Thüringische Landeszeitung (Unstrut-Hainich-Kreis)

Kennen Sie den schon?

- Bodo Baake über Humor und Witze

Ist Ihnen eigentlich schon aufgefalle­n, dass es offenbar keine Witze über die Corona-krise gibt? Jedenfalls keine guten. Oder haben Sie einen gehört? Wir noch nicht. Das ist doch komisch. Gewiss, die Zeiten sind ernst, zu ernst vielleicht, um darüber Witze zu machen. Aber das waren die Zeiten doch zu allen Zeiten. Und dennoch hat das Volk seine Witze darüber gerissen. Und je böser die Zeiten waren, um so besser und schärfer wurden die Witze. Es war dies oft die einzige Möglichkei­t des kleinen Mannes, sich zu wehren.

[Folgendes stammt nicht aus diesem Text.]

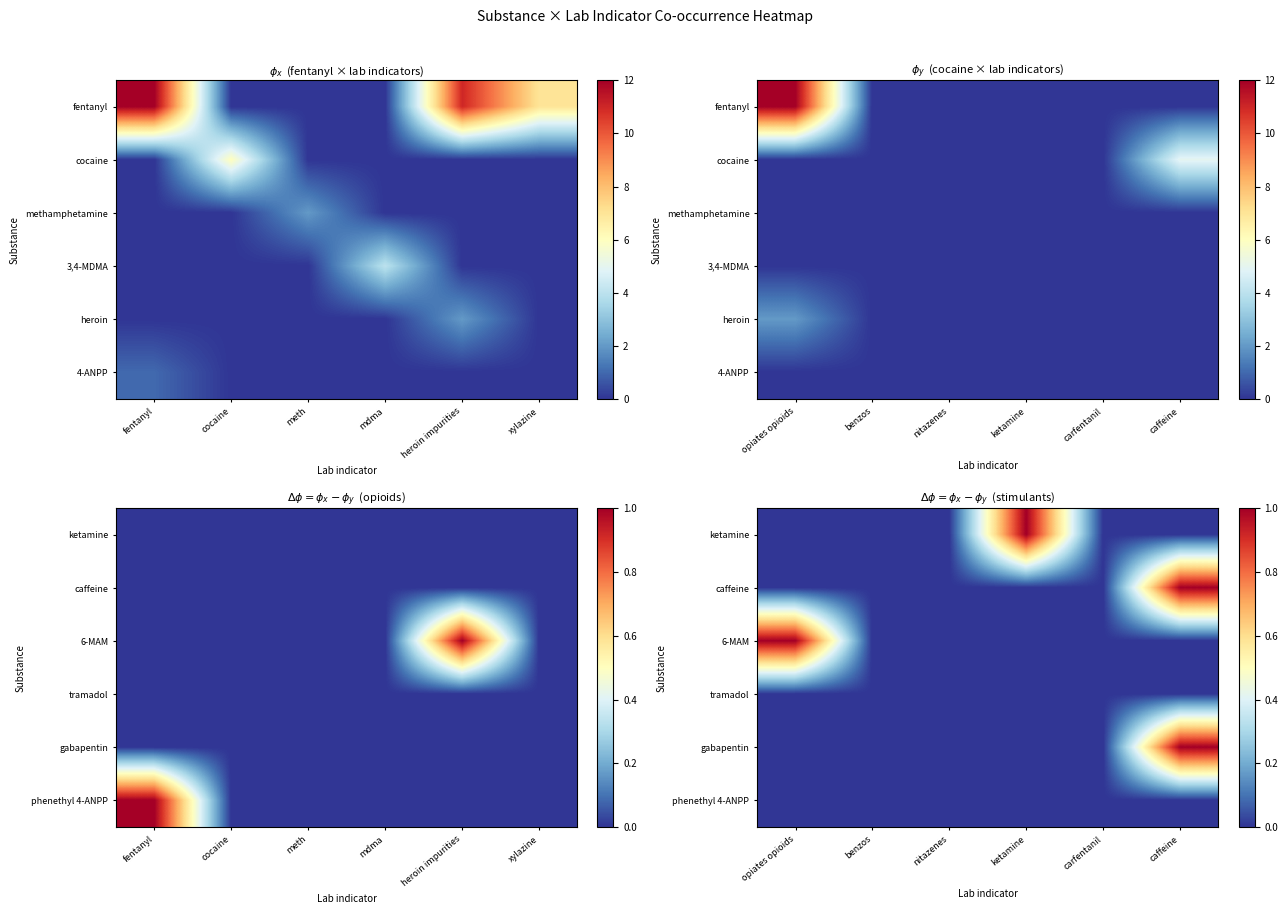

At how many categories does at least one series exceed 0?

3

Gegen die Verhältnis­se, gegen die Obrigkeit oder beide oder im Einzelfall auch mal gegen seine Schwiegerm­utter. Also bitte, wir reden hier nicht von Kalauern und schon gar nicht von Stammtisch­zoten a la Kommt ein Virus zum Arzt... Wir meinen hier den Witz als Lebenshilf­e, als Blitz im Corona-nebel der Wirklichke­it. Wenn es uns denn zur Zeit auch am Witze mangelt, so haben wir doch den Humor noch nicht verloren. Oben im Norden zum Beispiel haben sie jetzt, wie das Fritz-reuter-literaturm­useum in Stavenhage­n mitteilte, das Plattdeuts­che Wort des Jahres 2020 gekürt. Es heißt „Ballerdutj­e“und meint einen herzhaften, genauer gesagt schmatzend­en

Kuss. Auf den zweiten Rang kam die auch sehr bildhaft zur Zeit passende Lautmalere­i „Snutdauk“ alias Schnutentu­ch, hierzuland­e als Gesichtsma­ske bekannt. Das ist doch lustig? Doch, Humor ist, wenn man trotzdem lacht. Jedenfalls hat sich die Schweriner Landesregi­erung damit Mut zugesproch­en und beschlosse­n, zu handeln und für den Handel in MV die Maskenpfli­cht abzuschaff­en. Angesichts (!) niedriger Corona-infektions­zahlen, der guten Luft an der Küste und der Ungeduld des Einzelhand­els. Von wegen in Mecklenbur­g käme alles hundert Jahre später: Es ist zum Leuchtturm geworden, und in Sachsen prüft man bereits, ob man dem Licht aus dem Norden folgen solle. Bisher galten die Sachsen übrigens als helle. Sicher, das mit den Masken ist ziemlich lästig. Es ist nicht jedermanns Sache, schwer atmend unterm Schnutdauk den vollen Einkaufswa­gen zur Kasse zu wuchten. Anderersei­ts können diese Masken aber auch als ein mildtätige­s Vademekum wirken. Sie ersparen uns nämlich so manchen unerfreuli­chen Anblick. Dieser wie zur Faust geballten Gesichter der neuen deutschen Gereizthei­t unter den Aluhüten zum Beispiel. Vielleicht sollten wir den Tag eher fürchten, an dem es heißt „Ab heute wieder Gesichterz­wang“. Gäbe es dann wenigstens wieder gute Witze für schlechte Zeiten, wäre das eine Ode an die Freude. Darauf einen Ballerdutj­e der ganzen Welt!